• SET TASK: Could you format the records below as a JSON list of strings, one string per line, with blank lines skipped and the pictures left out?
** start INPUT ROWS **
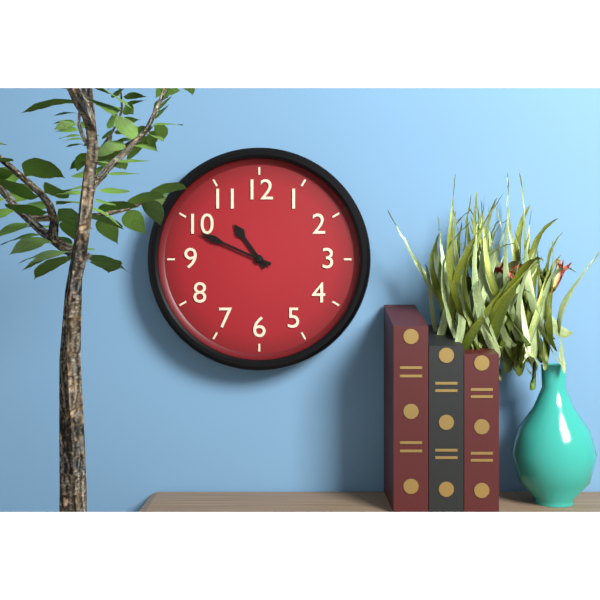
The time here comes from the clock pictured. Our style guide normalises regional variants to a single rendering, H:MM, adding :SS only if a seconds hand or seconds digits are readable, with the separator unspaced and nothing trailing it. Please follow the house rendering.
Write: 10:49
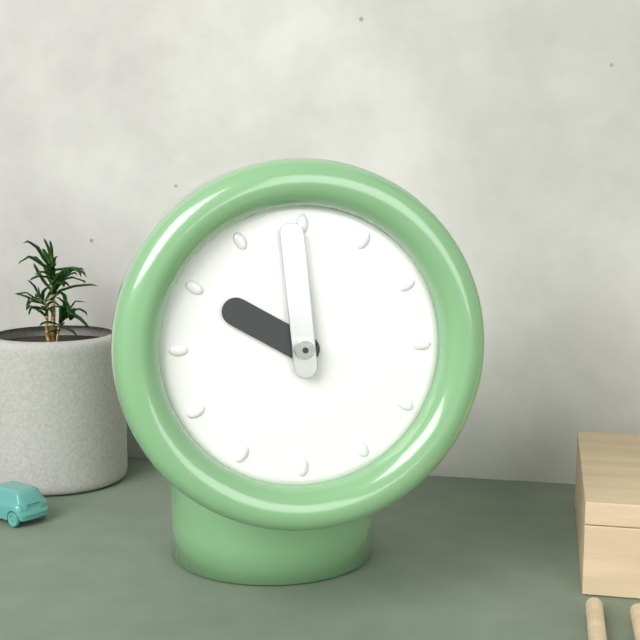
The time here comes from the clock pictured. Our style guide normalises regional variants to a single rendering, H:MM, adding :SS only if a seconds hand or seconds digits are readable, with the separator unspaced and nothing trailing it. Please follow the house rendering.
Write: 9:59
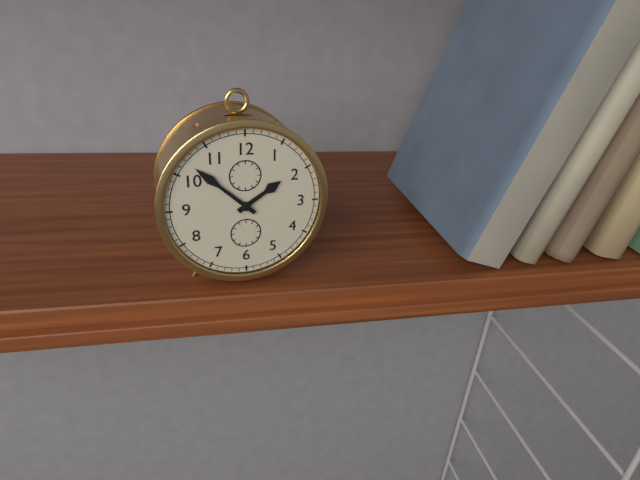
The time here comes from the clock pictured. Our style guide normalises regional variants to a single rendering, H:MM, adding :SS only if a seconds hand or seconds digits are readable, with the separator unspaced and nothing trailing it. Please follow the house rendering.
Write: 1:52
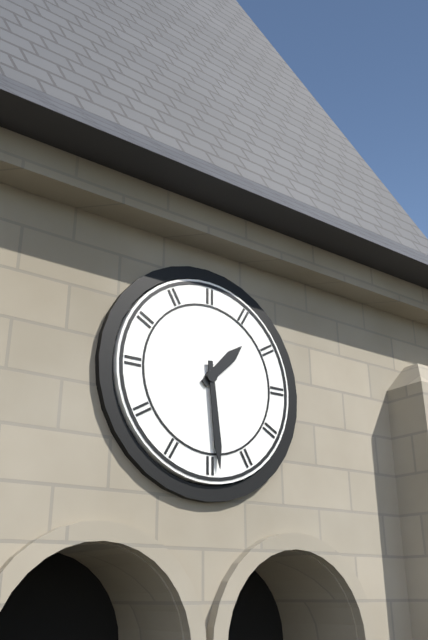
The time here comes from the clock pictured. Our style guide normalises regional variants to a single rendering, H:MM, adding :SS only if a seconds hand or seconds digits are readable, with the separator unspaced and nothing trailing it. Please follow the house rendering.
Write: 1:29
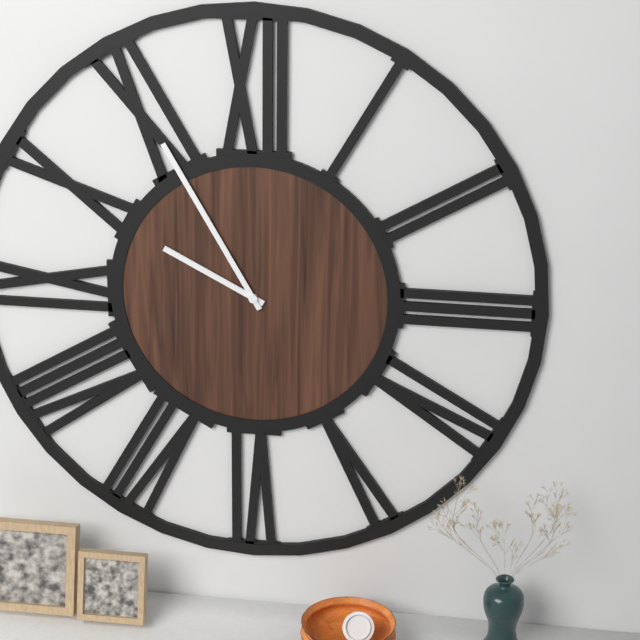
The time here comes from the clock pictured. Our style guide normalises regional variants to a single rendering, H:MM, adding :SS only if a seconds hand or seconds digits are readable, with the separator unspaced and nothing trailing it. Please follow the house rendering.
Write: 9:55
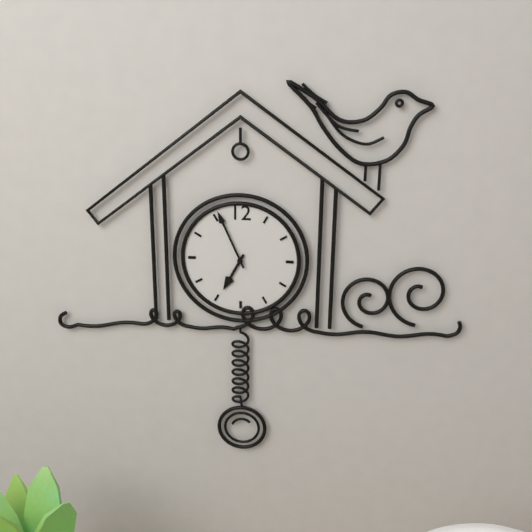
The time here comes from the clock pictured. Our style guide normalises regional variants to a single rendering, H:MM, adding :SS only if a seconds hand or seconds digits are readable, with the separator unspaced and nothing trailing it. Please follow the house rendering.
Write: 6:56
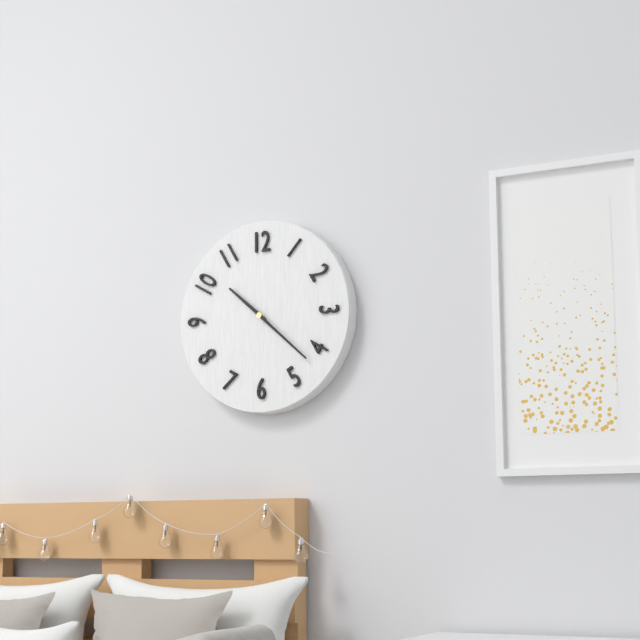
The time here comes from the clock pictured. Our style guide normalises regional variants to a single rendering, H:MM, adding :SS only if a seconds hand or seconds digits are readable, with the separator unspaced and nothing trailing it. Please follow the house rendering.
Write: 10:22
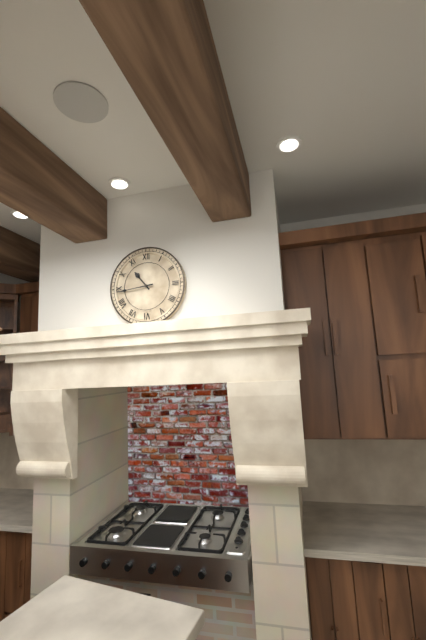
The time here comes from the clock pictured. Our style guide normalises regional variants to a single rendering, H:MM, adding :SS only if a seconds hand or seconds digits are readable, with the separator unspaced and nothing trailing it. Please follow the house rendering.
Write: 10:44
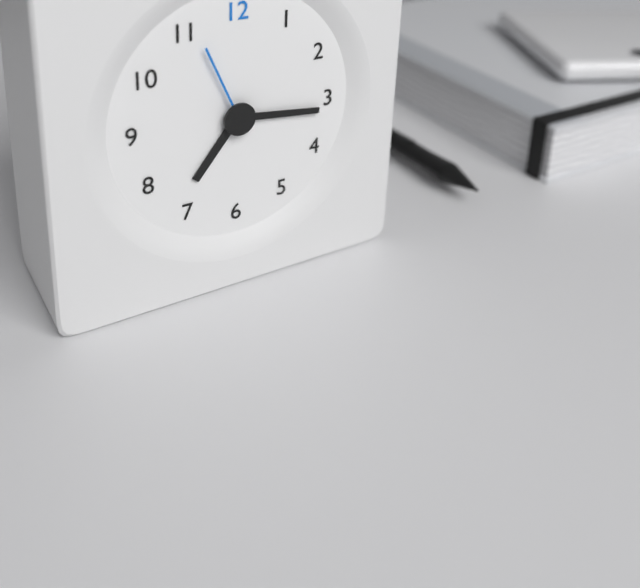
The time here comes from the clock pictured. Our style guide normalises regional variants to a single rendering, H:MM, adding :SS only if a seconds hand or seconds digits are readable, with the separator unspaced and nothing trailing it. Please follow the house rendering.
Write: 7:16:56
** end INPUT ROWS **
• SOLUTION TO THIS PROBLEM:
[
  "The time here comes from the clock pictured. Our style guide normalises regional variants to a single rendering, H:MM, adding :SS only if a seconds hand or seconds digits are readable, with the separator unspaced and nothing trailing it. Please follow the house rendering.",
  "Write: 10:49",
  "The time here comes from the clock pictured. Our style guide normalises regional variants to a single rendering, H:MM, adding :SS only if a seconds hand or seconds digits are readable, with the separator unspaced and nothing trailing it. Please follow the house rendering.",
  "Write: 9:59",
  "The time here comes from the clock pictured. Our style guide normalises regional variants to a single rendering, H:MM, adding :SS only if a seconds hand or seconds digits are readable, with the separator unspaced and nothing trailing it. Please follow the house rendering.",
  "Write: 1:52",
  "The time here comes from the clock pictured. Our style guide normalises regional variants to a single rendering, H:MM, adding :SS only if a seconds hand or seconds digits are readable, with the separator unspaced and nothing trailing it. Please follow the house rendering.",
  "Write: 1:29",
  "The time here comes from the clock pictured. Our style guide normalises regional variants to a single rendering, H:MM, adding :SS only if a seconds hand or seconds digits are readable, with the separator unspaced and nothing trailing it. Please follow the house rendering.",
  "Write: 9:55",
  "The time here comes from the clock pictured. Our style guide normalises regional variants to a single rendering, H:MM, adding :SS only if a seconds hand or seconds digits are readable, with the separator unspaced and nothing trailing it. Please follow the house rendering.",
  "Write: 6:56",
  "The time here comes from the clock pictured. Our style guide normalises regional variants to a single rendering, H:MM, adding :SS only if a seconds hand or seconds digits are readable, with the separator unspaced and nothing trailing it. Please follow the house rendering.",
  "Write: 10:22",
  "The time here comes from the clock pictured. Our style guide normalises regional variants to a single rendering, H:MM, adding :SS only if a seconds hand or seconds digits are readable, with the separator unspaced and nothing trailing it. Please follow the house rendering.",
  "Write: 10:44",
  "The time here comes from the clock pictured. Our style guide normalises regional variants to a single rendering, H:MM, adding :SS only if a seconds hand or seconds digits are readable, with the separator unspaced and nothing trailing it. Please follow the house rendering.",
  "Write: 7:16:56"
]